### PROVIDED RECORDS

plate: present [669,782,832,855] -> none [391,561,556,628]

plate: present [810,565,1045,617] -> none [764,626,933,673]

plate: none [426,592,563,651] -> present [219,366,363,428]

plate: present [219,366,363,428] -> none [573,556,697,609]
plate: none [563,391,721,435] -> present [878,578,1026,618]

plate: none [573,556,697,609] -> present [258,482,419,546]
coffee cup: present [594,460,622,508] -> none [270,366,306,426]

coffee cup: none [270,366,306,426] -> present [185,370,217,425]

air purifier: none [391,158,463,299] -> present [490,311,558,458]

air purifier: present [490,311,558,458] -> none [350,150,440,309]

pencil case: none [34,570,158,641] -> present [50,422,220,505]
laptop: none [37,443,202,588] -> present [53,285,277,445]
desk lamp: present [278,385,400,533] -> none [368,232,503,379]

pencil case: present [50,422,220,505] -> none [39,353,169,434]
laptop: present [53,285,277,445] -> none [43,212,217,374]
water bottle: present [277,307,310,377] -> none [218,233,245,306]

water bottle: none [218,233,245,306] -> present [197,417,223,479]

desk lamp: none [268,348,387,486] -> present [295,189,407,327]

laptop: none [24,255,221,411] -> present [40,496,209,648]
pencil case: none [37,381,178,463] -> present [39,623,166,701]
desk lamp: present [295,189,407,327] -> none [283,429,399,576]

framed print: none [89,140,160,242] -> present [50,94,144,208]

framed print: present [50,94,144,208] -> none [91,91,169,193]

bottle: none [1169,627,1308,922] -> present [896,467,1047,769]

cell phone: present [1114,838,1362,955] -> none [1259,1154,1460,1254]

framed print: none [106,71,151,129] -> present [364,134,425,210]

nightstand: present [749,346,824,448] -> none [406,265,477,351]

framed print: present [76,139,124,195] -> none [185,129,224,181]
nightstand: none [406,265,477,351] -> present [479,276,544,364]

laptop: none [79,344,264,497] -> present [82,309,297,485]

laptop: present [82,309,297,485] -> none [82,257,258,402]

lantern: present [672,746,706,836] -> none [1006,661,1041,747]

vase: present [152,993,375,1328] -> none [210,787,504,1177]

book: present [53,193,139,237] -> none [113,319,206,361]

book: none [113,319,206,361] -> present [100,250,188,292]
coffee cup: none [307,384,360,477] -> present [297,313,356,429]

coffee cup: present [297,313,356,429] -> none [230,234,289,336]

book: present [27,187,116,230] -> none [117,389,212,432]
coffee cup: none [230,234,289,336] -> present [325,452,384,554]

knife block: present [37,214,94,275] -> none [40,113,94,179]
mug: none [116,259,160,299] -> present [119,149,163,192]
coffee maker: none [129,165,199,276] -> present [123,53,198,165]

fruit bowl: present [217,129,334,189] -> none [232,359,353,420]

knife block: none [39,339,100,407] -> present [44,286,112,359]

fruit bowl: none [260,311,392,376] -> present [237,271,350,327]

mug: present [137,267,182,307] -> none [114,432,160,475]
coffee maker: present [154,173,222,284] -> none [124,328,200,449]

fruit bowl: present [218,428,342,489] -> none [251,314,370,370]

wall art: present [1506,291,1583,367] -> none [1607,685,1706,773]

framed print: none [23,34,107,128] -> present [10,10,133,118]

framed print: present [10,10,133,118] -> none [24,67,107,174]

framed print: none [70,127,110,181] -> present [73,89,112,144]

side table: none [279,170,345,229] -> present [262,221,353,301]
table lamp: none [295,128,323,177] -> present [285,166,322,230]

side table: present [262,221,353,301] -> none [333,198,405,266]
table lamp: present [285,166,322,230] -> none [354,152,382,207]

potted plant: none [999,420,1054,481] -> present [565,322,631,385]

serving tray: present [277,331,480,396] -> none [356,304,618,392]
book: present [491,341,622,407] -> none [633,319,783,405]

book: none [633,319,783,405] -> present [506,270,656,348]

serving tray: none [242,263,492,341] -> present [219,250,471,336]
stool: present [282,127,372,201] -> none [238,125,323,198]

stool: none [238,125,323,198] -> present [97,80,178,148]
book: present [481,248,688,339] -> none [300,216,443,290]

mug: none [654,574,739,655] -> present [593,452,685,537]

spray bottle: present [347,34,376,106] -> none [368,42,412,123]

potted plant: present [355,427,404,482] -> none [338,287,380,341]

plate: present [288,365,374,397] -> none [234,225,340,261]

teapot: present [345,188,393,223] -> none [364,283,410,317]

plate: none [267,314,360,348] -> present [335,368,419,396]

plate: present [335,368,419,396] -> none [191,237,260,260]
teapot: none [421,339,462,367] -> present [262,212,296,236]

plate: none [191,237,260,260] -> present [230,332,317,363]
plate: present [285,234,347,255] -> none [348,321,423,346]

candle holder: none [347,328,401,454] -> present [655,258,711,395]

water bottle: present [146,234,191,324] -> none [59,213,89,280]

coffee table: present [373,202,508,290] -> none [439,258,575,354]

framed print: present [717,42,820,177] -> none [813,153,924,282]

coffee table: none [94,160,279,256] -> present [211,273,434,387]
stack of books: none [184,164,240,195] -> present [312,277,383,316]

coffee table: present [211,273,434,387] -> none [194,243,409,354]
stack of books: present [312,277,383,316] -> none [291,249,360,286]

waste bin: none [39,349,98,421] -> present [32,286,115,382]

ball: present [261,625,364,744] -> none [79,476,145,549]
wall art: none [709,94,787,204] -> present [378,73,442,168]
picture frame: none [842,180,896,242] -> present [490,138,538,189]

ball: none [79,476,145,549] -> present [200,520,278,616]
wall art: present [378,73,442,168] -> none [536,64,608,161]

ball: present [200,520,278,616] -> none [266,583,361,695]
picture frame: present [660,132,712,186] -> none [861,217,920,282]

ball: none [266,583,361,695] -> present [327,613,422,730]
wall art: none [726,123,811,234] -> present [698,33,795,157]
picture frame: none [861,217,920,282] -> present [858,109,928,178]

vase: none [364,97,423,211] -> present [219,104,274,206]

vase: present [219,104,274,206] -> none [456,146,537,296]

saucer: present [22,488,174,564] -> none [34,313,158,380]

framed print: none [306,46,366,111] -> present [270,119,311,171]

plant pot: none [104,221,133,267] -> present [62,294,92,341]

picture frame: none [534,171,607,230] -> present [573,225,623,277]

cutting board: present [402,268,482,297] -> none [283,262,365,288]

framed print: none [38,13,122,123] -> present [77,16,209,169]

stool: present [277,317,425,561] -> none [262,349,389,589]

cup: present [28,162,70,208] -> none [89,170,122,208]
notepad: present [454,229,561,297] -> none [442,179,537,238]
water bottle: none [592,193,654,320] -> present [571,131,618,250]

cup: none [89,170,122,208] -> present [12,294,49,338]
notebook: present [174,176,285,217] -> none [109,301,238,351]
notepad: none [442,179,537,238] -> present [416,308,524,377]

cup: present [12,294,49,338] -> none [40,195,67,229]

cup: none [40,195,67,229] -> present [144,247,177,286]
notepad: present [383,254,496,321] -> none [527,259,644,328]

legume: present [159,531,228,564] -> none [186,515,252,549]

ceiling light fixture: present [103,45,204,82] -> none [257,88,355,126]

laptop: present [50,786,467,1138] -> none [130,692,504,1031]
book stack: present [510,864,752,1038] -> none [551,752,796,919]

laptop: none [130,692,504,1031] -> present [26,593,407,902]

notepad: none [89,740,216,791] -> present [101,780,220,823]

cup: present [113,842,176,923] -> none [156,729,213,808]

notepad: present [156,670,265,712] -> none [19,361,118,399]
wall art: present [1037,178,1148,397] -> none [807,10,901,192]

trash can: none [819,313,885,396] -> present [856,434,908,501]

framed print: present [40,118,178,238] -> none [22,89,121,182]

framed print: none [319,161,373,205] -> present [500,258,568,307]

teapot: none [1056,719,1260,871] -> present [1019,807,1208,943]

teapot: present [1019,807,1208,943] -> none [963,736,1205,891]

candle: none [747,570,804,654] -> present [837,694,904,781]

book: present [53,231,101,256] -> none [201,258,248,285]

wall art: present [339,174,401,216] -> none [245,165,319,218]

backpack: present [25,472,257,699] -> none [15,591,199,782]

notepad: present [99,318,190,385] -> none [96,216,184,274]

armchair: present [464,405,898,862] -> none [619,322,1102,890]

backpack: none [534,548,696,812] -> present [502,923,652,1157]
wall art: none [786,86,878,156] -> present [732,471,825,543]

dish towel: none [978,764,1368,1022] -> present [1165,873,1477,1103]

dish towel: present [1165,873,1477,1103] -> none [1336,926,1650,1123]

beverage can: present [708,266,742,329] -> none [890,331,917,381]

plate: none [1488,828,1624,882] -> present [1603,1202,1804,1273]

######

Start at the line containing "notepad: present [156,670,265,712]" and transcribe through the end of the entries. Please keep both ends and add nothing.

notepad: present [156,670,265,712] -> none [19,361,118,399]
wall art: present [1037,178,1148,397] -> none [807,10,901,192]

trash can: none [819,313,885,396] -> present [856,434,908,501]

framed print: present [40,118,178,238] -> none [22,89,121,182]

framed print: none [319,161,373,205] -> present [500,258,568,307]

teapot: none [1056,719,1260,871] -> present [1019,807,1208,943]

teapot: present [1019,807,1208,943] -> none [963,736,1205,891]

candle: none [747,570,804,654] -> present [837,694,904,781]

book: present [53,231,101,256] -> none [201,258,248,285]

wall art: present [339,174,401,216] -> none [245,165,319,218]

backpack: present [25,472,257,699] -> none [15,591,199,782]

notepad: present [99,318,190,385] -> none [96,216,184,274]

armchair: present [464,405,898,862] -> none [619,322,1102,890]

backpack: none [534,548,696,812] -> present [502,923,652,1157]
wall art: none [786,86,878,156] -> present [732,471,825,543]

dish towel: none [978,764,1368,1022] -> present [1165,873,1477,1103]

dish towel: present [1165,873,1477,1103] -> none [1336,926,1650,1123]

beverage can: present [708,266,742,329] -> none [890,331,917,381]

plate: none [1488,828,1624,882] -> present [1603,1202,1804,1273]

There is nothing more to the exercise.